### Entries supplied:
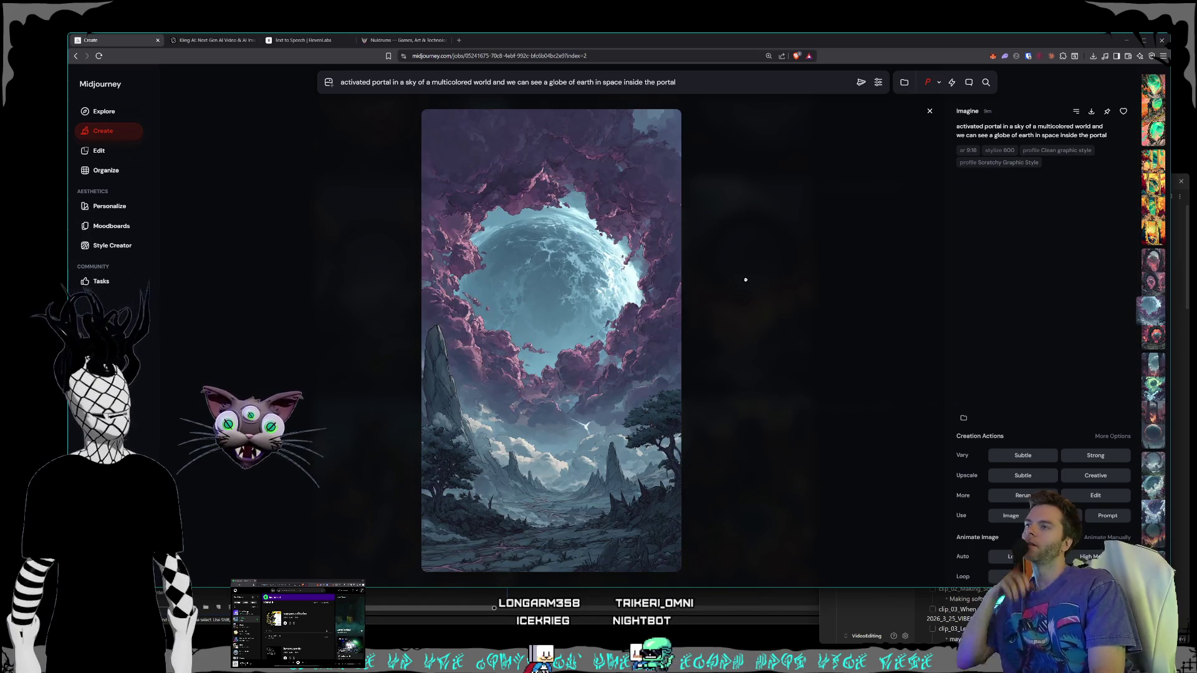
{"action": "scroll", "coordinate": [745, 280], "scroll_direction": "up", "scroll_amount": 1}
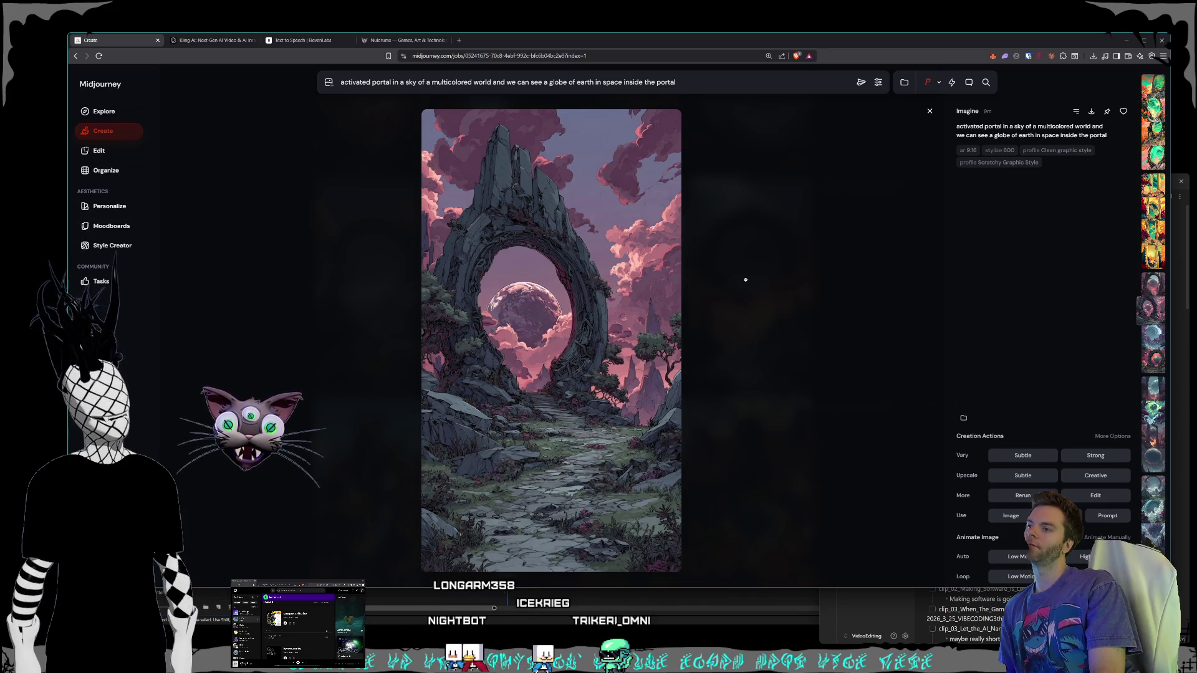
{"action": "scroll", "coordinate": [746, 279], "scroll_direction": "up", "scroll_amount": 1}
{"action": "scroll", "coordinate": [746, 280], "scroll_direction": "up", "scroll_amount": 2}
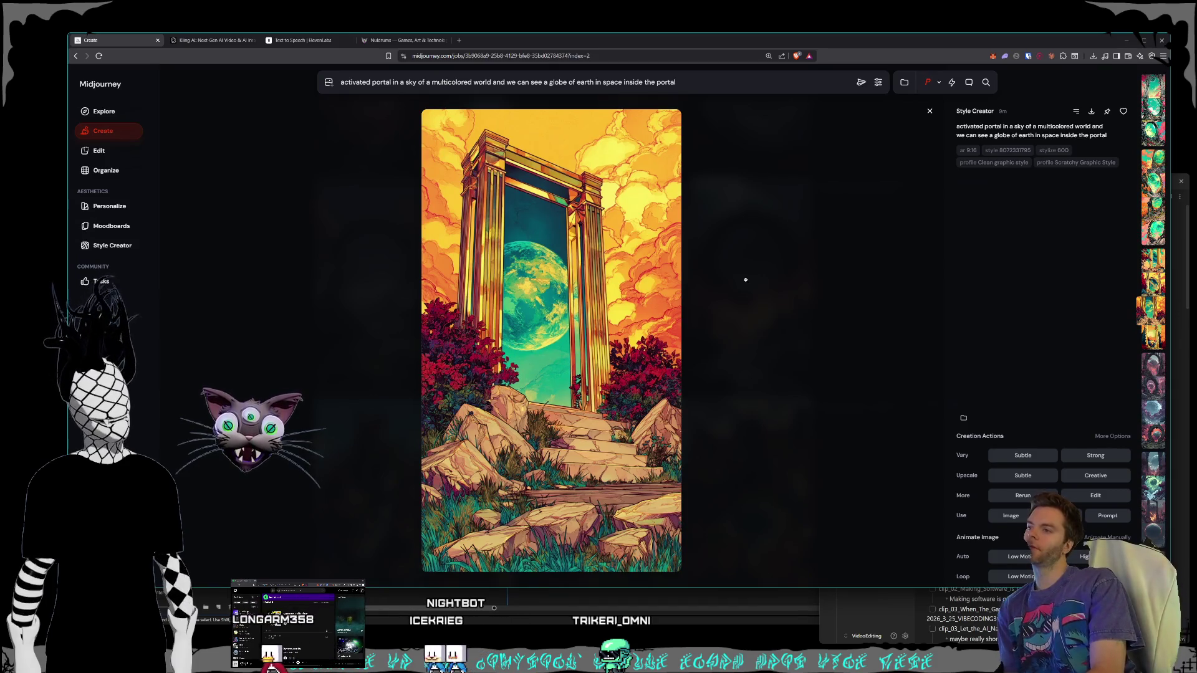
Step: Scroll through the Style Creator portal results, settling on the dark-stone gateway around a cracked Earth globe
{"action": "scroll", "coordinate": [745, 280], "scroll_direction": "up", "scroll_amount": 1}
{"action": "scroll", "coordinate": [745, 280], "scroll_direction": "up", "scroll_amount": 2}
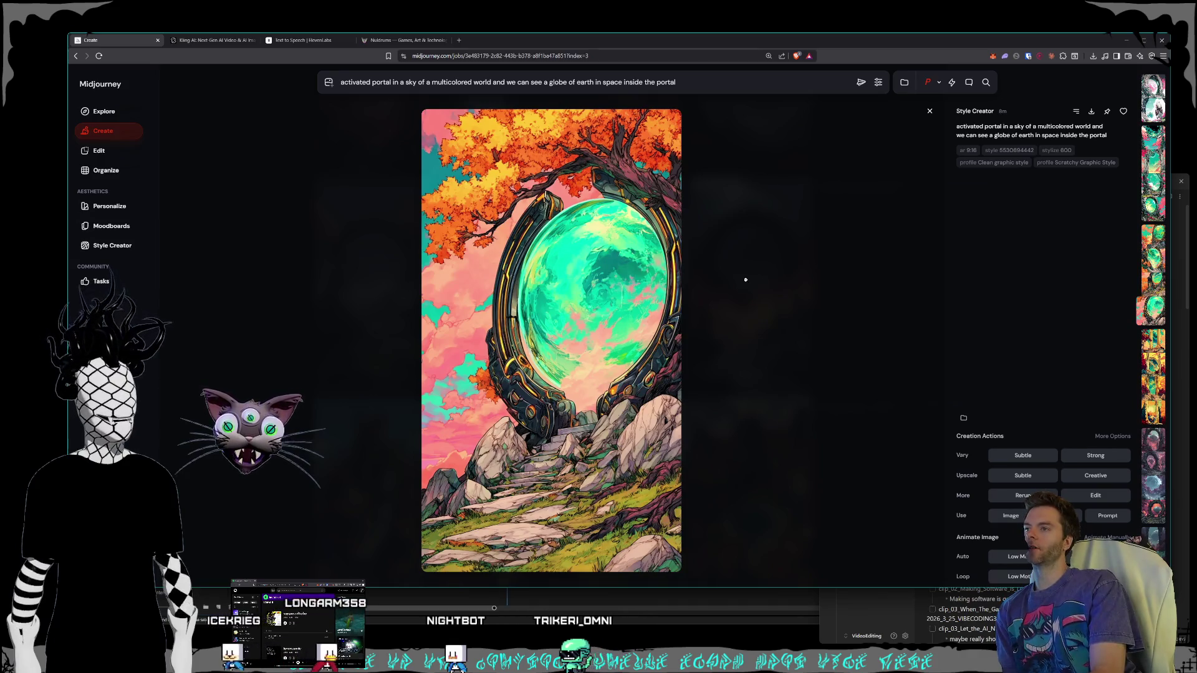
{"action": "scroll", "coordinate": [745, 279], "scroll_direction": "up", "scroll_amount": 1}
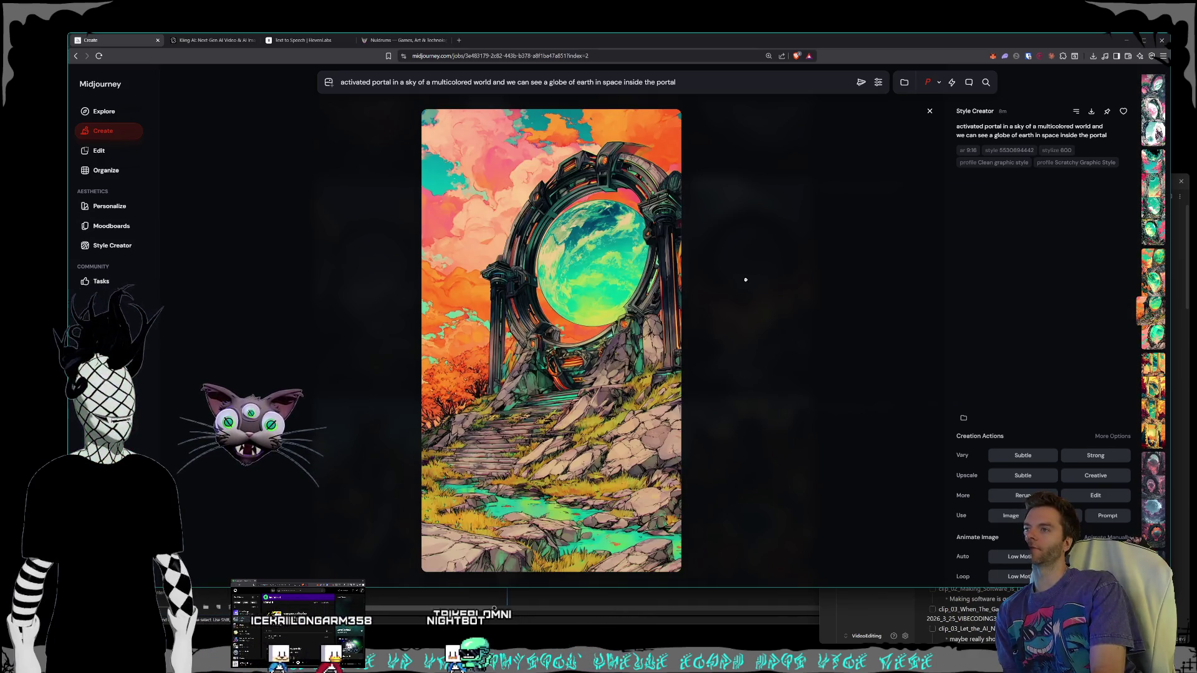
{"action": "scroll", "coordinate": [746, 279], "scroll_direction": "up", "scroll_amount": 3}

### What you will do:
Find the lines above that hold "action", then copy each of them.

### Your response:
{"action": "scroll", "coordinate": [745, 280], "scroll_direction": "up", "scroll_amount": 1}
{"action": "scroll", "coordinate": [746, 279], "scroll_direction": "up", "scroll_amount": 1}
{"action": "scroll", "coordinate": [746, 280], "scroll_direction": "up", "scroll_amount": 2}
{"action": "scroll", "coordinate": [745, 280], "scroll_direction": "up", "scroll_amount": 1}
{"action": "scroll", "coordinate": [745, 280], "scroll_direction": "up", "scroll_amount": 2}
{"action": "scroll", "coordinate": [745, 279], "scroll_direction": "up", "scroll_amount": 1}
{"action": "scroll", "coordinate": [746, 279], "scroll_direction": "up", "scroll_amount": 3}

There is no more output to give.